## start RECORDS PROVIDED

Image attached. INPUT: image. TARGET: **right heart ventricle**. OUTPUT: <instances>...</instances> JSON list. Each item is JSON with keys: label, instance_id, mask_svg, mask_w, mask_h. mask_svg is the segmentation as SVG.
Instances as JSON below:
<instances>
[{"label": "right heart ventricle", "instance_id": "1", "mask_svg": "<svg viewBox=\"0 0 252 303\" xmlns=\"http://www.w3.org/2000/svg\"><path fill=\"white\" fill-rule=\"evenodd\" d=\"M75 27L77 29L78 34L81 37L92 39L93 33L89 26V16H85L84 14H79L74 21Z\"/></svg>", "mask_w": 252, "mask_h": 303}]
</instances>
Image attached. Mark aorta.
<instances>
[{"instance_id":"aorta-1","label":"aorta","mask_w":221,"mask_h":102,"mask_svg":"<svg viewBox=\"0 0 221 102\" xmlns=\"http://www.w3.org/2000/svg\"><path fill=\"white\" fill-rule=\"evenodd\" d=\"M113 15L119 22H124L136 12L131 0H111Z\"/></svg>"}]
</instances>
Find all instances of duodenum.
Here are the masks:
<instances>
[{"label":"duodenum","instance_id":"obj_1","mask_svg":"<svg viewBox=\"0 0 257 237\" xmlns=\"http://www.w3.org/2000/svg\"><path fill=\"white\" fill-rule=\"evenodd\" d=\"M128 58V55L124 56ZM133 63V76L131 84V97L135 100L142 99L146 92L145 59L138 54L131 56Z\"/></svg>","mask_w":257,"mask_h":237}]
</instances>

## end RECORDS PROVIDED

*TASK TO CARRY OUT*
Copy out the full listing above line for line, with no changes.

*ANSWER TO THE EXERCISE*
Image attached. INPUT: image. TARGET: **right heart ventricle**. OUTPUT: <instances>...</instances> JSON list. Each item is JSON with keys: label, instance_id, mask_svg, mask_w, mask_h. mask_svg is the segmentation as SVG.
Instances as JSON below:
<instances>
[{"label": "right heart ventricle", "instance_id": "1", "mask_svg": "<svg viewBox=\"0 0 252 303\" xmlns=\"http://www.w3.org/2000/svg\"><path fill=\"white\" fill-rule=\"evenodd\" d=\"M75 27L77 29L78 34L81 37L92 39L93 33L89 26V16H85L84 14H79L74 21Z\"/></svg>", "mask_w": 252, "mask_h": 303}]
</instances>
Image attached. Mark aorta.
<instances>
[{"instance_id":"aorta-1","label":"aorta","mask_w":221,"mask_h":102,"mask_svg":"<svg viewBox=\"0 0 221 102\" xmlns=\"http://www.w3.org/2000/svg\"><path fill=\"white\" fill-rule=\"evenodd\" d=\"M113 15L119 22H124L136 12L131 0H111Z\"/></svg>"}]
</instances>
Find all instances of duodenum.
Here are the masks:
<instances>
[{"label":"duodenum","instance_id":"obj_1","mask_svg":"<svg viewBox=\"0 0 257 237\" xmlns=\"http://www.w3.org/2000/svg\"><path fill=\"white\" fill-rule=\"evenodd\" d=\"M128 58V55L124 56ZM133 63V76L131 84V97L135 100L142 99L146 92L145 59L138 54L131 56Z\"/></svg>","mask_w":257,"mask_h":237}]
</instances>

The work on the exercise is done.